## TASK INSTRUCTIONS
Look through the entries below and show every line containing the word "wire".

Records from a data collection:
-=-=-=-=-

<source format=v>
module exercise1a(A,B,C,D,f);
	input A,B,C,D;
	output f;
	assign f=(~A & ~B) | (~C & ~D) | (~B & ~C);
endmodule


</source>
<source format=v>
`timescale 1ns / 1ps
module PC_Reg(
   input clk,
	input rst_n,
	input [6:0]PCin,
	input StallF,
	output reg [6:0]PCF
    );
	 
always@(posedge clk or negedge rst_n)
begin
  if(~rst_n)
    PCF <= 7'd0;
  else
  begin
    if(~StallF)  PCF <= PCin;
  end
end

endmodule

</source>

-=-=-=-=-

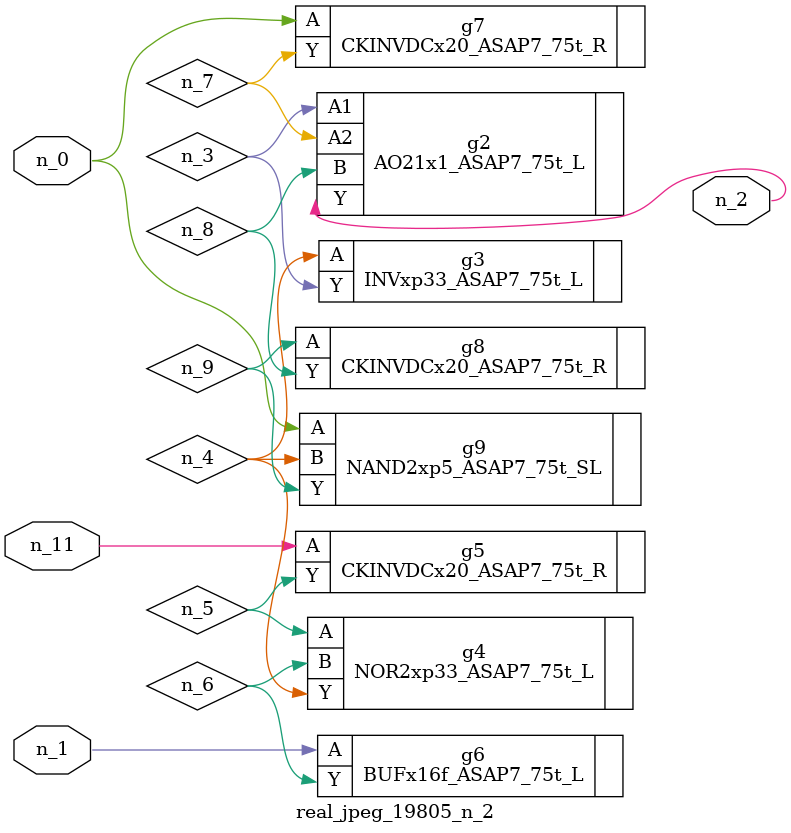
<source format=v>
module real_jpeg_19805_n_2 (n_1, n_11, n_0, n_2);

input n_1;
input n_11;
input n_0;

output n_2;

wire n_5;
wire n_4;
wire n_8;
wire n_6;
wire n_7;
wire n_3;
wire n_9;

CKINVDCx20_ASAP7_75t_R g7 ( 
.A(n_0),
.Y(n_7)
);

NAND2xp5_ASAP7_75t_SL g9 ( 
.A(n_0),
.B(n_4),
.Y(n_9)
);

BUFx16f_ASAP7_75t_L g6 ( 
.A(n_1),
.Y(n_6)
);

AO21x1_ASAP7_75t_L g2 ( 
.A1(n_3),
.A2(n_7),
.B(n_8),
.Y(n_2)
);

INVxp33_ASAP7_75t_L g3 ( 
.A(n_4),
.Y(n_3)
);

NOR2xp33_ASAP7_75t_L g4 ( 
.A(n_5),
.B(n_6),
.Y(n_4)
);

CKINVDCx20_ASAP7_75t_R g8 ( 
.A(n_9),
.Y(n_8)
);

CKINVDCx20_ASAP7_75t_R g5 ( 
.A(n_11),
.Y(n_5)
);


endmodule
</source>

-=-=-=-=-

## EXERCISE OUTPUT
wire n_5;
wire n_4;
wire n_8;
wire n_6;
wire n_7;
wire n_3;
wire n_9;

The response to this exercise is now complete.